How To Become Rich And Successful By Playing "GoldenEye" On N64

    The Jersey native has traveled from college improv to in-demand Hollywood screenwriter in short order. Here's how she got from dorm-room video game marathons to hanging with Melissa McCarthy and Sandra Bullock.

    It is the biggest and most exciting week of comedy writer Katie Dippold's life, and she is anxious to the point that a nervous tic is becoming a serious problem.

    "If I sound weird, it sounds crazy, but I grind my teeth at night sometimes when I'm stressed out, and all week I was stressed and I've been grinding like a crazy person so my jaw is crazy sore right now," the 33-year-old screenwriter explains. "I feel like my whole bite is so messed up, and my row of teeth is hitting my back teeth — I've got to figure this out."

    She needn't worry; if anything, her voice is exceedingly plain and quiet, belying all the excitement going on in her life. She has become a golden example for aspiring comedy buffs, having traveled the well-worn path that took her from college improv student to hot Hollywood screenwriter. Her film The Heat hits theaters this weekend and already has a sequel in development.

    Having spent most of her childhood living in Freehold, New Jersey, Dippold attended Rutgers, where she found herself living on the same floor as comedian Chris Gethard.

    "At first, I thought, Who is this weirdo?" she remembers, laughing. "He'd always be in his room, there was always some kind of trouble he was causing, like some prank." Ultimately, they did start talking and "immediately hit it off," leading to a lot of time hanging out, playing Nintendo 64.

    "We would play Bond [Goldeneye] all the time and viciously fight about it," Dippold recalls. "He'd accuse everyone of cheating. I don't know how you can really cheat in a video game. I would always school when we did prox mines, but he would say prox mines doesn't count."

    For the record, in a blog post earlier this week, Gethard remembered the matches a bit differently.

    "Katie didn't outright cheat at Goldeneye, but she did insist on playing with proximity mines every time and on the same board," he wrote. "She memorized a sequence in which she could quickly place her proximity mines that made it impossible for me to move my character throughout the space without dying instantly."

    Spy games aside, Gethard's trips into New York City to take improv classes piqued Dippold's interest, but she was pledging a sorority at the time.

    "They were a really nice group of girls, they were a lot of fun, but I just didn't quite feel like that was the thing I wanted to do," she says. "He was doing improv and he kind of forced me to audition for that group. So I did that and it was a huge life-changing thing."

    Gethard began taking classes at Amy Poehler's Upright Citizens Brigade in the Village, and the summer before her senior year, Dippold began taking the train into Manhattan to join him.

    "My first team was named Police Chief Rumble — every improv team name is the worst — but it had a lot of fun people, like Bobby Moynihan and Charlie Sanders," Dippold remembers.
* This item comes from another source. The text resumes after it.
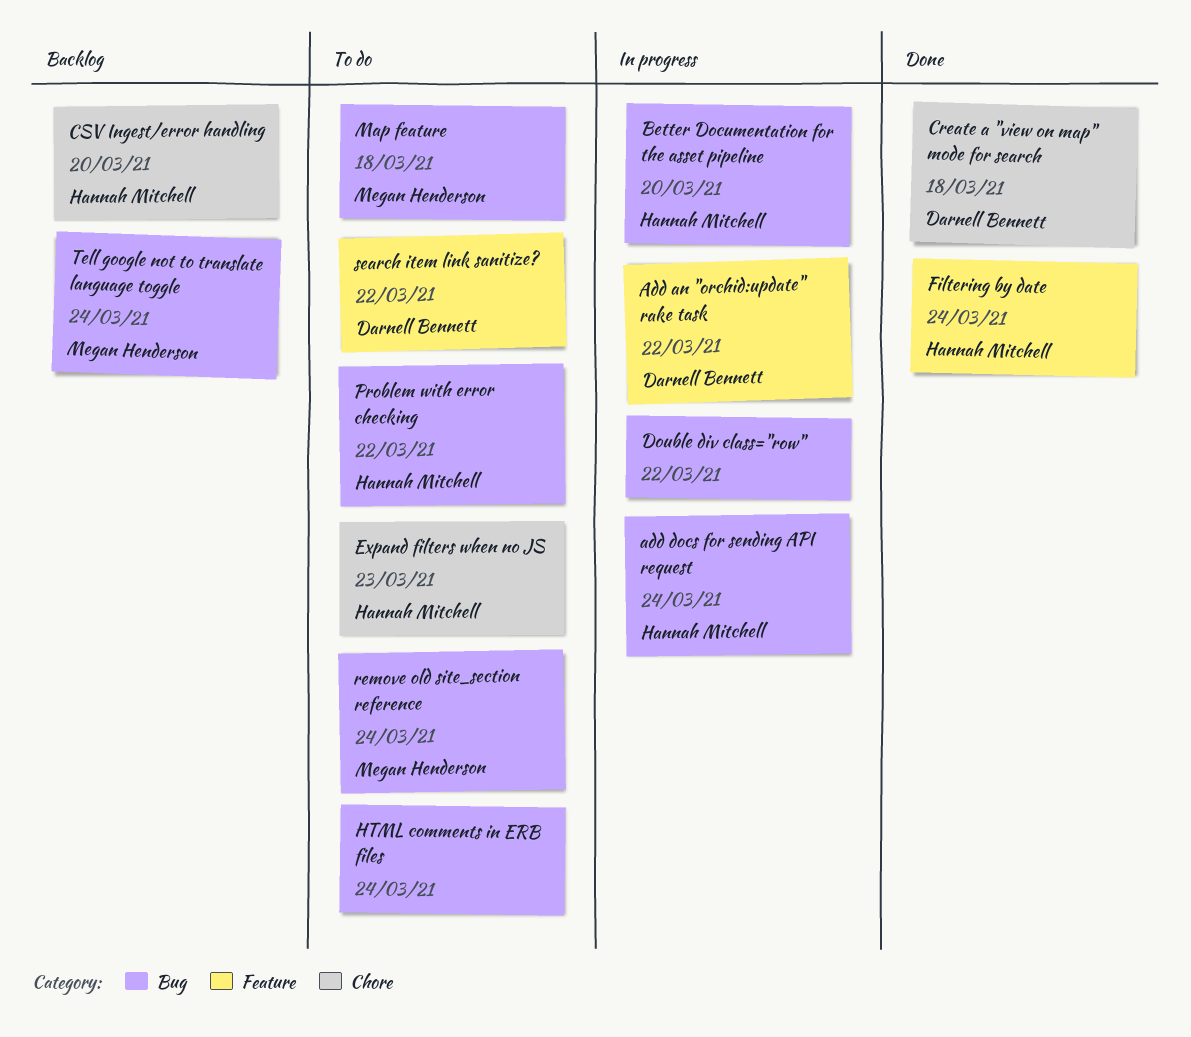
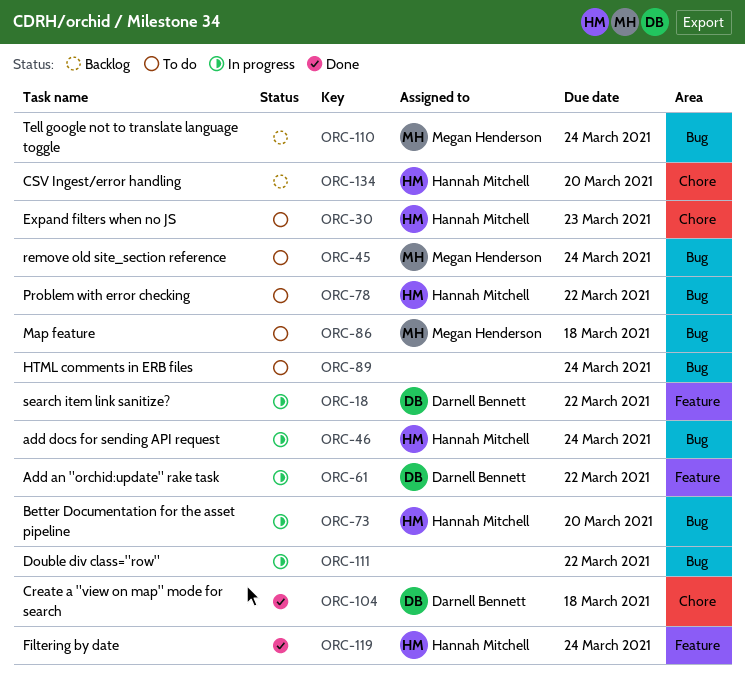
search item link sanitize?, status: To do -> In progress

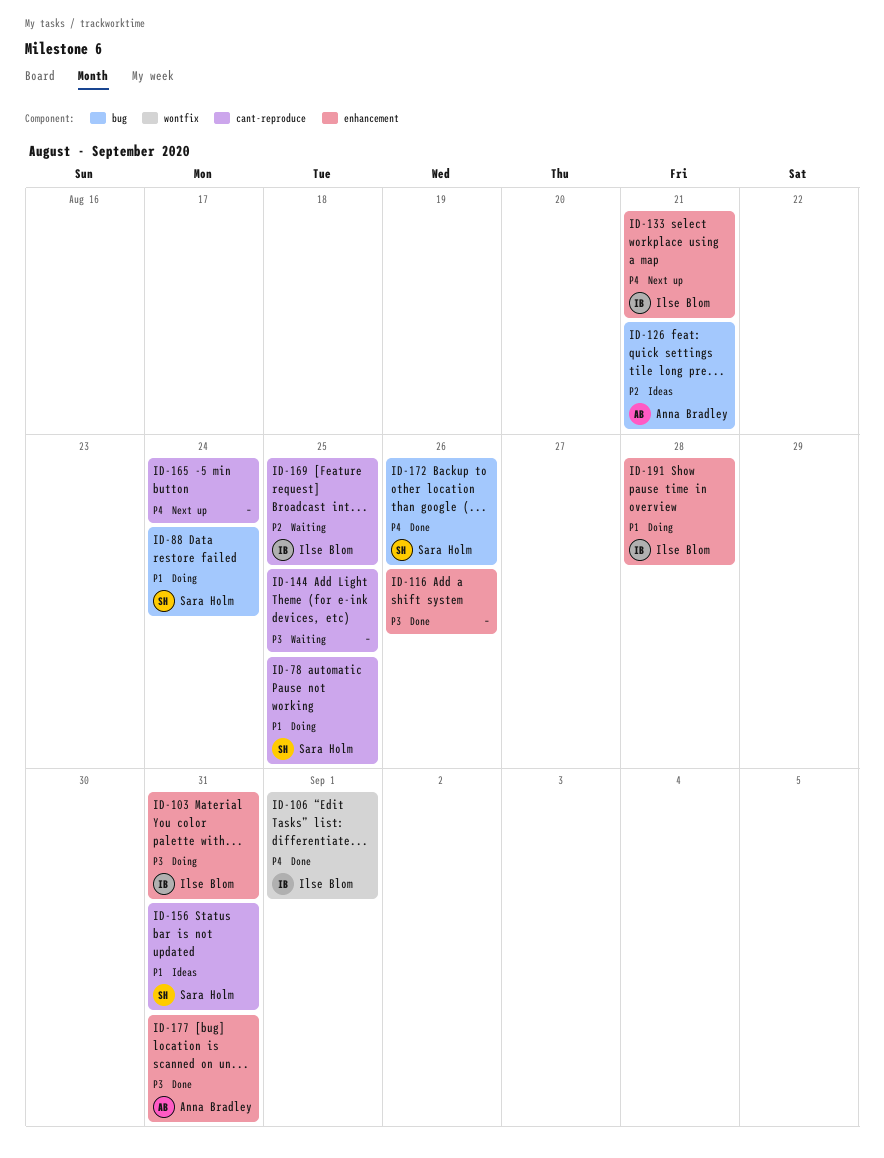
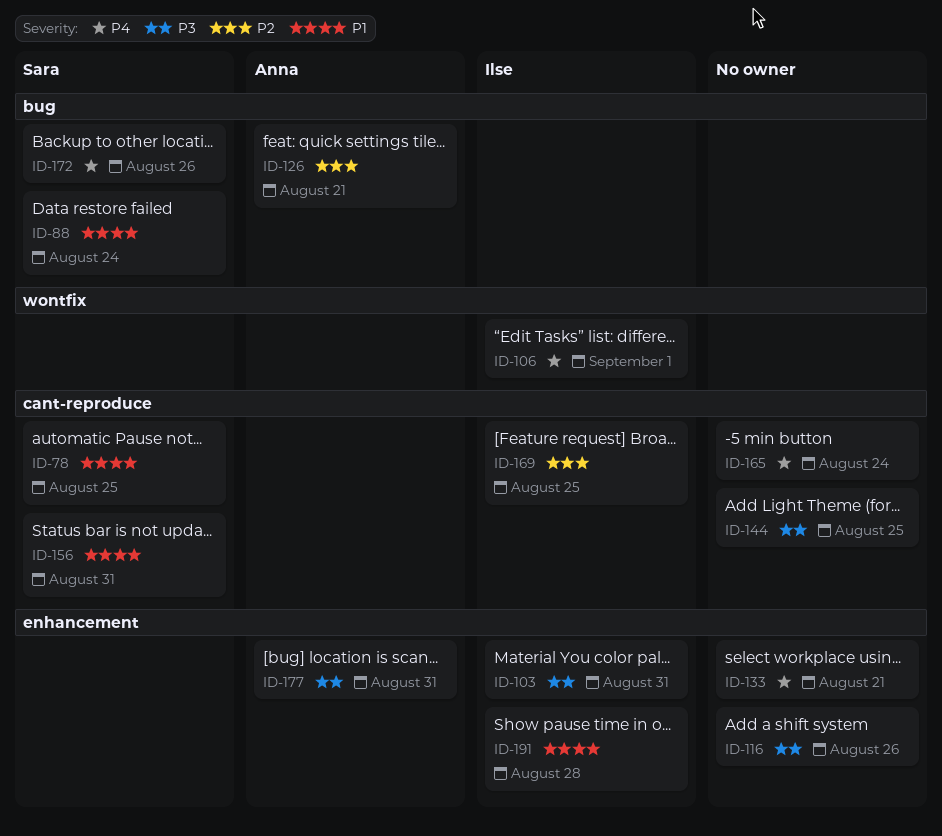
ID-133, owner: Ilse Blom -> none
    After college, she continued to take classes and play shows at UCB, spending her days working as a legal assistant and nights experimenting with the most bizarre comedy the city had to offer. She singles out Brett Gelman and Jon Daly's popular UCB show Cracked Out as being one of the most bizarre, pointing to the "Cracked Out Wedding" that involved comedian/actor Jason Mantzoukas presiding over the ceremony as Osama bin Laden as well a power outage that left them performing in the dark at 1 a.m.

    From there, it was on to an internship with Conan O'Brien, where she got the lunch orders for the writing staff — though the host himself had someone else pick up his food. "That was another level," she jokes.
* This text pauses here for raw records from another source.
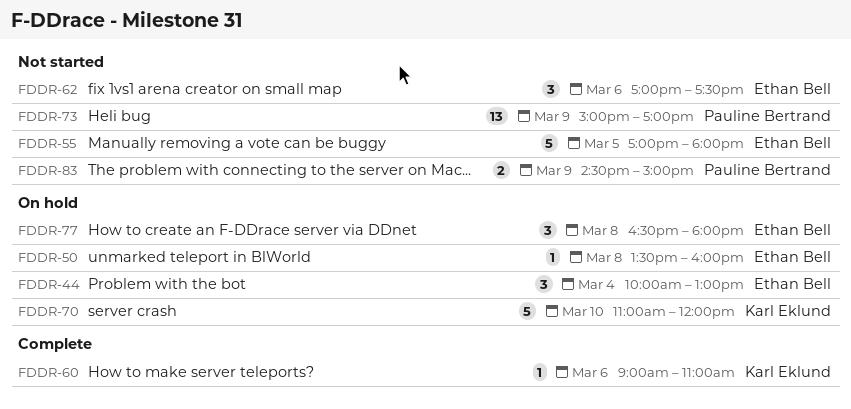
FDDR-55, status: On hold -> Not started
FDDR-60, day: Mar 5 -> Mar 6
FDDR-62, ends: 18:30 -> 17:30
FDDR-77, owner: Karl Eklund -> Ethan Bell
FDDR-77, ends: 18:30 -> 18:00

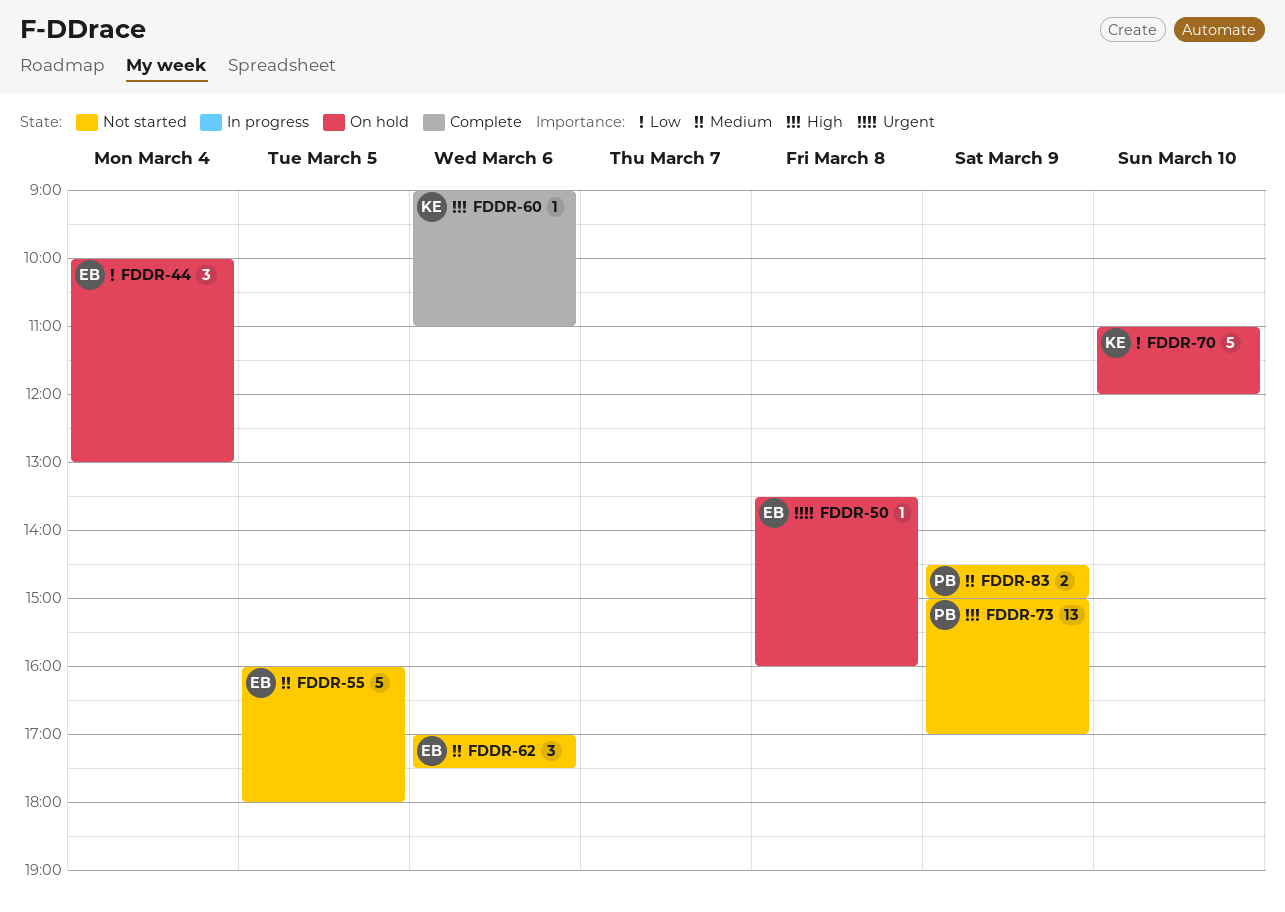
FDDR-55, begins: 17:00 -> 16:00
FDDR-77: present -> none

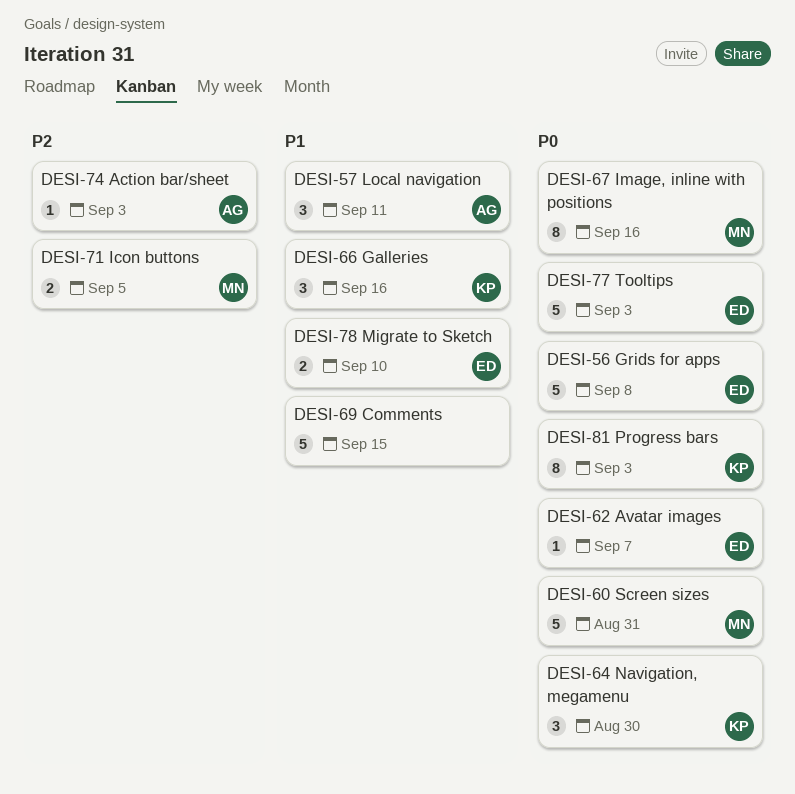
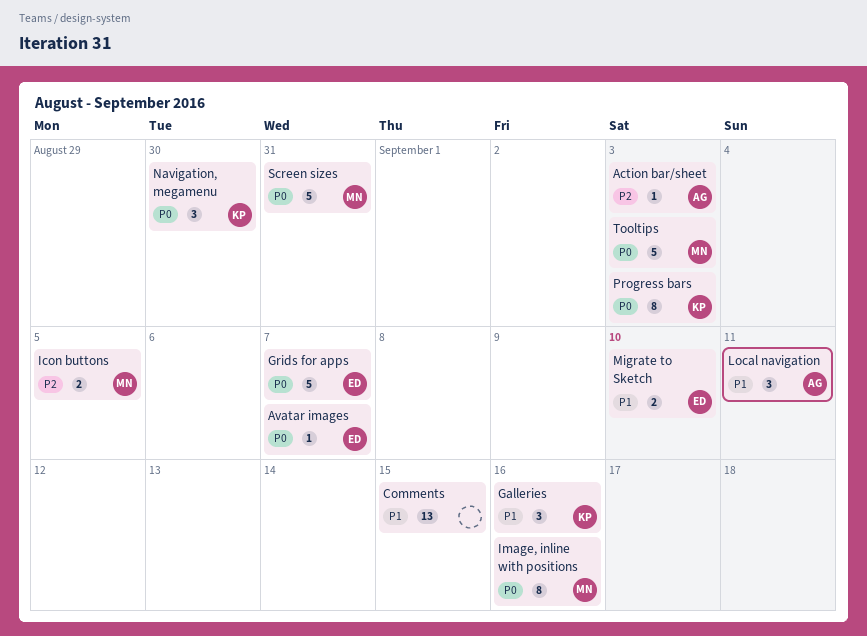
Comments, estimate: 5 -> 13
Grids for apps, due: Sep 8 -> Sep 7
Tooltips, owner: ED -> MN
    "That was awesome. I got to watch all those writers work and they seem like they had it made," Dippold laughs, reflecting on the seminal time with Late Night. "They got to come in, they were surrounded by all these funny people and they got to wear sneakers to work and they didn't have to come in too early."

    The internship got her a gig on MadTV, where she wrote for three years before joining the staff at NBC's Parks and Recreation. There, she wrote some of Leslie Knope and company's most memorable adventures — including the "Indianapolis" episode where Ron Swanson sternly instructs a waiter to "give me all the bacon and eggs that you have" — but defers much of the praise to the collaborative efforts of exec producer Mike Schur's writing staff.

    Clearly, though, her voice stood out; Dippold wrote the screenplay for The Heat on spec at night after her Parks duties, and it hadn't even been presented to prospective bidders before producer Peter Chernin, the former head of Fox, signaled his interest. The script reportedly sold for $600,000.

    The Heat, a raunchy buddy-cop flick starring Sandra Bullock and Melissa McCarthy, is the only female-driven mainstream movie being put out in this summer of superhero and disaster extravaganzas. It's also almost entirely absent of romantic elements, with the only truly important relationship being the friendship between the two leading women.

    "I would love for both those characters to find love, but it doesn't have to be the wish fulfillment of every movie," Dippold says. "I get frustrated when that's all there is. Whenever I would watch buddy-cop movies and the two guys are super funny and just living it up and being badass and cool, I thought, I want to do that. It's not just that I want to date those guys, I want to be one of those guys taking down a druglord and being funny and wisecracking, so I feel like that's another kind of wish-fulfillment movie that women don't get, not just, 'Oh, is he going to propose?'"

    Inevitably, the movie will draw comparisons to Bridesmaids, as a female-driven movie that stars McCarthy and was also directed by Paul Feig. In a way, it's a commentary on just how few female-focused movies there are in Hollywood today, but Dippold is flattered by the company.

    "That movie I just found so refreshing because there was a camaraderie in it that I don't see a lot in big comedies with women, and I just feel that's important," she says. "As a kid, growing up, going to different parties and stuff like that, I always felt like the goal was always get a cool boyfriend. Any time me and my female friends would go out and have a crazy night, those were the best nights. It was really empowering."